#### REQUIRED WORK
Reproduce the entries word for word, from their first line through the line that contains "The APK to run". Include that final line.

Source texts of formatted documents
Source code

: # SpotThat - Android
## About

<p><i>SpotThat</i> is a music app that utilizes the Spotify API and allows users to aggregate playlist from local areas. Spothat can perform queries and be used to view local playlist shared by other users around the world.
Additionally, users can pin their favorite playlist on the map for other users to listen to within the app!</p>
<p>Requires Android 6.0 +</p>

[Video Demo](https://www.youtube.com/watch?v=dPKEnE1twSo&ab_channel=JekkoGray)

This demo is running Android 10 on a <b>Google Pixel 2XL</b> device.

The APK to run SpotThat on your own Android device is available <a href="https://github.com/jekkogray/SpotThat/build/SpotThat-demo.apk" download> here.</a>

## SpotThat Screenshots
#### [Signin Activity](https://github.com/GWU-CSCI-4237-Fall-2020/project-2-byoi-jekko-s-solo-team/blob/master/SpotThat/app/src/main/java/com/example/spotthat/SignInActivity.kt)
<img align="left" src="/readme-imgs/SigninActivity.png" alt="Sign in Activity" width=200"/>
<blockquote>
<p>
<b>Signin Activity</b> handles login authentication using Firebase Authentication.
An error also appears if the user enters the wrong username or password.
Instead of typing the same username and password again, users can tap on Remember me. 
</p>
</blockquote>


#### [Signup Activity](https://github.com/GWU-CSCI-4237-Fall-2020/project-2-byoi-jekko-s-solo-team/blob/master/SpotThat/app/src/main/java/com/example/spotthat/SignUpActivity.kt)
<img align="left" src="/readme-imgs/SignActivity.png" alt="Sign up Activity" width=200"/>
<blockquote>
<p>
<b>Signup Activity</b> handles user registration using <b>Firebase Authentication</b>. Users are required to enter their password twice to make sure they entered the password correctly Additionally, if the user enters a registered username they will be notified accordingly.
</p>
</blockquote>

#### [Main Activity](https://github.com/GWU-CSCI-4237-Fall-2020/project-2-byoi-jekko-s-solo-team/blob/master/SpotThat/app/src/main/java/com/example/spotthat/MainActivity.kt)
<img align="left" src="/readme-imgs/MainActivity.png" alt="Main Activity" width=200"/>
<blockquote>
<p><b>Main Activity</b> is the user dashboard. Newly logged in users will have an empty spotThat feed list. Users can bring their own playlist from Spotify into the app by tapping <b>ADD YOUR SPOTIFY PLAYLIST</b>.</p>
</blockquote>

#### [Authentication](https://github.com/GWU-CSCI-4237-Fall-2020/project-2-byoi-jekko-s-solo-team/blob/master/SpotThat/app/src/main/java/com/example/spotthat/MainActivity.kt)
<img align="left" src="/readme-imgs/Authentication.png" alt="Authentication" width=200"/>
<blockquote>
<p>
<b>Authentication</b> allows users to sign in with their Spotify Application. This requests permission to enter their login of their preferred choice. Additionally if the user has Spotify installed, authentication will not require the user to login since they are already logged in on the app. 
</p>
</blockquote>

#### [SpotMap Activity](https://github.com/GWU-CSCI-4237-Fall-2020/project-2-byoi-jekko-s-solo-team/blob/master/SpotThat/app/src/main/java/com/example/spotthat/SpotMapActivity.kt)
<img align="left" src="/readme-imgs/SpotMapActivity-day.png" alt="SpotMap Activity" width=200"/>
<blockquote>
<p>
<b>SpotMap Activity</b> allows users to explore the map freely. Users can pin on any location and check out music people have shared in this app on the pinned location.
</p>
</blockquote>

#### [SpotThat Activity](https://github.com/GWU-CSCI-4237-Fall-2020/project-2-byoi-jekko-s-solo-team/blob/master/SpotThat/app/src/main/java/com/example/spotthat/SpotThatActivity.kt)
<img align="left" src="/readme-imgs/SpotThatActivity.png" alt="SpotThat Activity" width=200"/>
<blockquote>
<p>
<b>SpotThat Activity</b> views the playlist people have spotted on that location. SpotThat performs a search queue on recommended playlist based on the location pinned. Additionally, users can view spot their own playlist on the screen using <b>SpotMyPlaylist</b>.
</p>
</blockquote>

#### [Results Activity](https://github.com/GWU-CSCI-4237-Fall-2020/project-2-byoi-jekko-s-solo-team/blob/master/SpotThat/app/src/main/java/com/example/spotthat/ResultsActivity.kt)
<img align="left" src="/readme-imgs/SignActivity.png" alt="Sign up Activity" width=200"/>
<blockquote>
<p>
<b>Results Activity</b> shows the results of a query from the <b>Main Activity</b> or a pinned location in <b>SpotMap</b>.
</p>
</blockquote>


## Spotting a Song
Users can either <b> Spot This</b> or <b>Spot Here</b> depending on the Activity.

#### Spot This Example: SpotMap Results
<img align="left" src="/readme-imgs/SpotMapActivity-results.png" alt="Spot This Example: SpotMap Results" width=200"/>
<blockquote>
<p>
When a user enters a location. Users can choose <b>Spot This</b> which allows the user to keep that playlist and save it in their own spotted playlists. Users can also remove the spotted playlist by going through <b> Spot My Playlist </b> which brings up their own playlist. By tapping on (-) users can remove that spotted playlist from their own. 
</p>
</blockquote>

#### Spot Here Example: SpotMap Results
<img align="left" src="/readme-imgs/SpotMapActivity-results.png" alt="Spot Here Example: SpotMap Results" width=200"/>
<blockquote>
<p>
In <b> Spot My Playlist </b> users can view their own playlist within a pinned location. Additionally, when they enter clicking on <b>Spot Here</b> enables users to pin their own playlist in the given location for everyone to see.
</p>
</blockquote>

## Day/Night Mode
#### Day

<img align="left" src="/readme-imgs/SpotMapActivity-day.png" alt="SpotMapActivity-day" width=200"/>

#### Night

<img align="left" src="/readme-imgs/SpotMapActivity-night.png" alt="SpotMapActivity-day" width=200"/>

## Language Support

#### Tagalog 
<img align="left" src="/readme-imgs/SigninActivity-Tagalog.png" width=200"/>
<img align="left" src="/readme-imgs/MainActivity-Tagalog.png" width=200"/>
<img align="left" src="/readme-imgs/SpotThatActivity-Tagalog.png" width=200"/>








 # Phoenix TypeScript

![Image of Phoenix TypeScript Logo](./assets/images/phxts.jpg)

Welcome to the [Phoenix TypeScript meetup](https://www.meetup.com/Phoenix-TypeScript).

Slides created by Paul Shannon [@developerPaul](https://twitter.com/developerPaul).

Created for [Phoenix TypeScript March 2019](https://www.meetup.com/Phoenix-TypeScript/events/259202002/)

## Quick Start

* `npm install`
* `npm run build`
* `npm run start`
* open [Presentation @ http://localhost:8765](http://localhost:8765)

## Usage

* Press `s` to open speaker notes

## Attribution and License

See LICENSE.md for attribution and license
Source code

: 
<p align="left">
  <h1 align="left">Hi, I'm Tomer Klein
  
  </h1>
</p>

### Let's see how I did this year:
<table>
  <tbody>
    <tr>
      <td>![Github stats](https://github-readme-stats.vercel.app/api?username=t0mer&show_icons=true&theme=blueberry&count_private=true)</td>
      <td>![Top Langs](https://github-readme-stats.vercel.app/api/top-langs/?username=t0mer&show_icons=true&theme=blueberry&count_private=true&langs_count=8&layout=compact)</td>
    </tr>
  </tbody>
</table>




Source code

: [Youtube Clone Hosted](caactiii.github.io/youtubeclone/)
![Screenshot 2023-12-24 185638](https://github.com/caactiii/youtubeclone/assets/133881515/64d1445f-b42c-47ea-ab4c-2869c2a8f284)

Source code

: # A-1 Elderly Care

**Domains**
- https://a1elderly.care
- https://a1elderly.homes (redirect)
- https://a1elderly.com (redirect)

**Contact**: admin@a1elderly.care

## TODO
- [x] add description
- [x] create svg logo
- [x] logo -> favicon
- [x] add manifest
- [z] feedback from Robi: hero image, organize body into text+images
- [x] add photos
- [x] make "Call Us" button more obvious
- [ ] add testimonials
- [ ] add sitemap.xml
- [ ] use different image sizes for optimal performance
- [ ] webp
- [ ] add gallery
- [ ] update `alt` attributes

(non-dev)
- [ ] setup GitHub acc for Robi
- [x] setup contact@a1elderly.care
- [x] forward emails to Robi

#### ANSWER SPACE
Source code

: # SpotThat - Android
## About

<p><i>SpotThat</i> is a music app that utilizes the Spotify API and allows users to aggregate playlist from local areas. Spothat can perform queries and be used to view local playlist shared by other users around the world.
Additionally, users can pin their favorite playlist on the map for other users to listen to within the app!</p>
<p>Requires Android 6.0 +</p>

[Video Demo](https://www.youtube.com/watch?v=dPKEnE1twSo&ab_channel=JekkoGray)

This demo is running Android 10 on a <b>Google Pixel 2XL</b> device.

The APK to run SpotThat on your own Android device is available <a href="https://github.com/jekkogray/SpotThat/build/SpotThat-demo.apk" download> here.</a>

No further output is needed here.